I’m currently running grist-desktop on my Debian 12 desktop machine on my home LAN. I’m liking what I see so far.
What would I gain (or lose) if I go to a self-hosted installation of grist-core? I run apache2 on my desktop machine already with some services (e.g. DokuWiki) so I assume running grist-core wouldn’t be too difficult.
Presumably grist would be accessible from other systems on my LAN, that might be useful but it’s certainly not something I need.
Does moving to grist-code add much more than running grist as a server/client setup?
It sounds like we have very similar usage needs with Grist. It might be useful to have it accessible from other systems, but not necessarily something I need.
I have justified trying to self-host Grist because I’ve been setting up a frequency repository for our ham radio group in Grist and would like to make it available on my website.
Unless you’re already really familiar with docker and have an actual use case for self-hosting, I would just stick with the desktop version. I was not familiar at all with docker or reverse proxies and have spent months tinkering with getting everything set up in a way that will be reliable and work long-term with minimal maintenance other than updates and such. That includes self-hosting nextcloud and moving all of our security cameras over to frigate, making everything secure and available through my website, so more than just trying to get Grist running.
Grist was probably the hardest to get sorted out, besides nextcloud. The documentation for setting up self-hosted Grist is minimal. The Grist developers seem to keep moving along at a pretty quick pace and the documentation is lagging behind, along with a lot of information here in the forums that is way outdated, so I spent a lot of time filtering for what was still applicable today. To be fair to the Grist developers, supporting the self-hosted version is a loss for them because they get nothing from it, unless we choose to make a donation. They understandably would like us to use one of their hosted plans. I do appreciate them making a self-hosted version available and supporting it as much as they do.
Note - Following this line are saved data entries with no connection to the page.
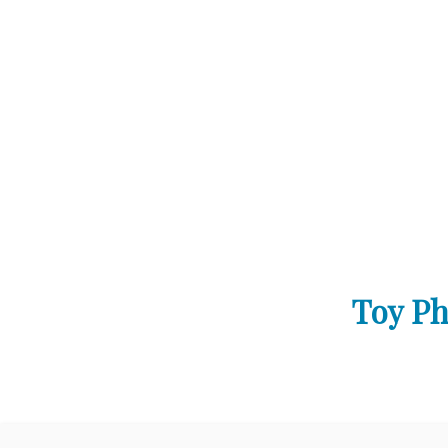
Toy Ph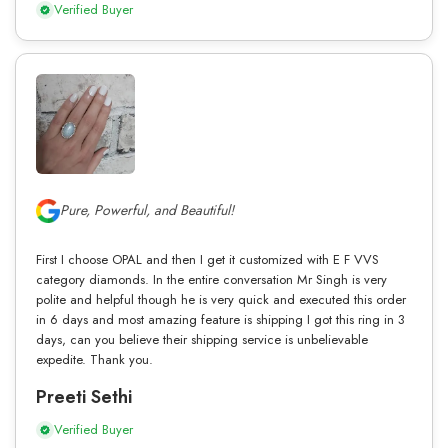
Verified Buyer
Pure, Powerful, and Beautiful!
First I choose OPAL and then I get it customized with E F VVS
category diamonds. In the entire conversation Mr Singh is very
polite and helpful though he is very quick and executed this order
in 6 days and most amazing feature is shipping I got this ring in 3
days, can you believe their shipping service is unbelievable
expedite. Thank you.
Preeti Sethi
Verified Buyer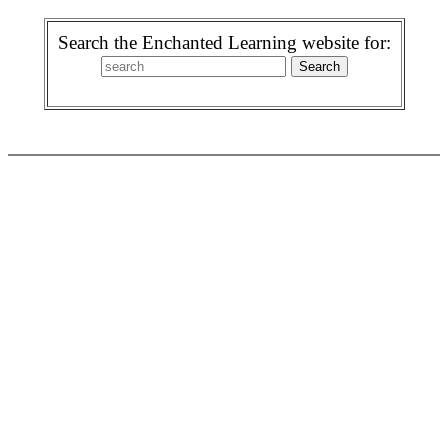
Search the Enchanted Learning website for: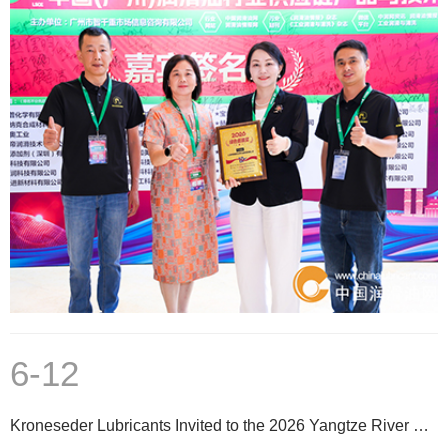
6-12
Kroneseder Lubricants Invited to the 2026 Yangtze River Delta Aluminum Extrusion Professional Techno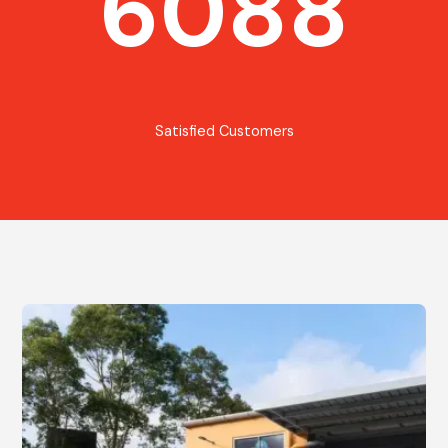
6088
Satisfied Customers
In summary, unless you have a strong use case for self-hosting and/or a good understanding of docker, it’s probably not worth the effort…or you just want to because you can.
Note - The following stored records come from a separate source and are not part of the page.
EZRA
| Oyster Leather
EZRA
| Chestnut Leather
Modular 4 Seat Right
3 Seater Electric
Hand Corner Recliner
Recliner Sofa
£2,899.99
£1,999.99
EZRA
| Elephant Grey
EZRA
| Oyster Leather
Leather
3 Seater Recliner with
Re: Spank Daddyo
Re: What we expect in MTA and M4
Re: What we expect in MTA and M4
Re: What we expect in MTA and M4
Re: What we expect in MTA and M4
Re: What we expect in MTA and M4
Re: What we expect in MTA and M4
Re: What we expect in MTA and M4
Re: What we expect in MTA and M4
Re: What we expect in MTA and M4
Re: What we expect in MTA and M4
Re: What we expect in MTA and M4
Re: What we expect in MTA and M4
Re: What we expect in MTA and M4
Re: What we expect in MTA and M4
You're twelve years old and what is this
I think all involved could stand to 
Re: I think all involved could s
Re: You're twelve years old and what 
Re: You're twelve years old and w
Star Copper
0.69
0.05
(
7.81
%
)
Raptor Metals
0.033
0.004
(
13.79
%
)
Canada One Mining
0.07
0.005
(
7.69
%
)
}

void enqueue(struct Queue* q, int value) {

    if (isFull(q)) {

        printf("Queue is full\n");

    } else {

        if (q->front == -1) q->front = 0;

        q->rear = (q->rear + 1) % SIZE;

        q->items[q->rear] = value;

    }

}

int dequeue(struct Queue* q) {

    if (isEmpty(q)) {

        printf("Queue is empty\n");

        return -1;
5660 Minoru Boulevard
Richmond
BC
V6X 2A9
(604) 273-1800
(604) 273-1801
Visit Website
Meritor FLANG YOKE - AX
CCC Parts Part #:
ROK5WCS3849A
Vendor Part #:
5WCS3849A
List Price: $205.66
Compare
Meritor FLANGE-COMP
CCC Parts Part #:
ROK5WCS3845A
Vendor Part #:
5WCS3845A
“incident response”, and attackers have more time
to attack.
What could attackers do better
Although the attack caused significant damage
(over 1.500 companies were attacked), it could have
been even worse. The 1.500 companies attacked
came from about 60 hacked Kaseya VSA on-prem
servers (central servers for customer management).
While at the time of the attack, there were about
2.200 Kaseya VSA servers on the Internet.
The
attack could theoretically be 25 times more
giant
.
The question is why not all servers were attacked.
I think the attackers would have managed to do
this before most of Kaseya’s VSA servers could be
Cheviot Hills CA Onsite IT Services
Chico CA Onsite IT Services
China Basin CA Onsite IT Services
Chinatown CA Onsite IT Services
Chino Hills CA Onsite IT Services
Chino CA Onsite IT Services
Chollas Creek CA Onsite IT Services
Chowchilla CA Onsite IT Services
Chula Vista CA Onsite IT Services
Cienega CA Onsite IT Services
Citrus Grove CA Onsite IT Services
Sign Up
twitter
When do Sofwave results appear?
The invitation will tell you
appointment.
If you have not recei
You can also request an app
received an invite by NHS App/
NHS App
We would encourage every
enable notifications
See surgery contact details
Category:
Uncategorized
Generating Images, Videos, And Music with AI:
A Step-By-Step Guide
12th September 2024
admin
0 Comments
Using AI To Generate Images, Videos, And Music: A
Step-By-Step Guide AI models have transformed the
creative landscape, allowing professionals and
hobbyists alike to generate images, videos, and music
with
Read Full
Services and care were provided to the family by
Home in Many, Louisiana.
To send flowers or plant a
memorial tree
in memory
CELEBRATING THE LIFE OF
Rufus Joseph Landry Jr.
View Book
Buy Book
As I was perusing some of the other threads I found this reference for grist-desktop that will allow unauthenticated grist-desktop access from your LAN: GRIST_DESKTOP_AUTH=none
and access it at: http://localhost:47478
documented here:
If you’re only looking at LAN access to your grist-desktop, this might be the best route.
Yes, I’m already using “GRIST_DESKTOP_AUTH=none” as the text in the grist-desktop created window is tiny on my 4k monitor. The view in my browser is much more readable.
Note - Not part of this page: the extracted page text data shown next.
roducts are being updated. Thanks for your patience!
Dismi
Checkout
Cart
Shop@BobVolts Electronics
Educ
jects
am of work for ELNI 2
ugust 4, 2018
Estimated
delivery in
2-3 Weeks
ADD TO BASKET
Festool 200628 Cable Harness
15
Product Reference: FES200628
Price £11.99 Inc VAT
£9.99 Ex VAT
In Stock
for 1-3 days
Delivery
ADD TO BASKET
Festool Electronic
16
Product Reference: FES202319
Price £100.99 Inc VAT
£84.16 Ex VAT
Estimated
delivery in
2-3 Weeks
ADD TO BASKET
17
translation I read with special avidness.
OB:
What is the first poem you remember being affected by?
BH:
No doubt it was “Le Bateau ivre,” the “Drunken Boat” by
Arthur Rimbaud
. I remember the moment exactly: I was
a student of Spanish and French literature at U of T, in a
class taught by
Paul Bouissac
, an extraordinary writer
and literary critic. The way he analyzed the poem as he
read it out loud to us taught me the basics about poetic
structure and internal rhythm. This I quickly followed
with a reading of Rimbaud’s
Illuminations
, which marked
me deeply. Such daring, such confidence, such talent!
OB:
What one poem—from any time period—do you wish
Thanks for your comments about self-hosting. I have run one thing in Docker and found it a bit painful.
Oh yes, that was one of your other threads that I found that in.
You’ve probably already done this, but I use a 42" 4K TV as my monitor, and two of the first settings I change in Win 11 is setting the display scale to 125% and the accessibility text size larger than default, but I think you said you’re running Debian 12 in your other thread. I’d assume whichever desktop environment you’re using would have similar settings.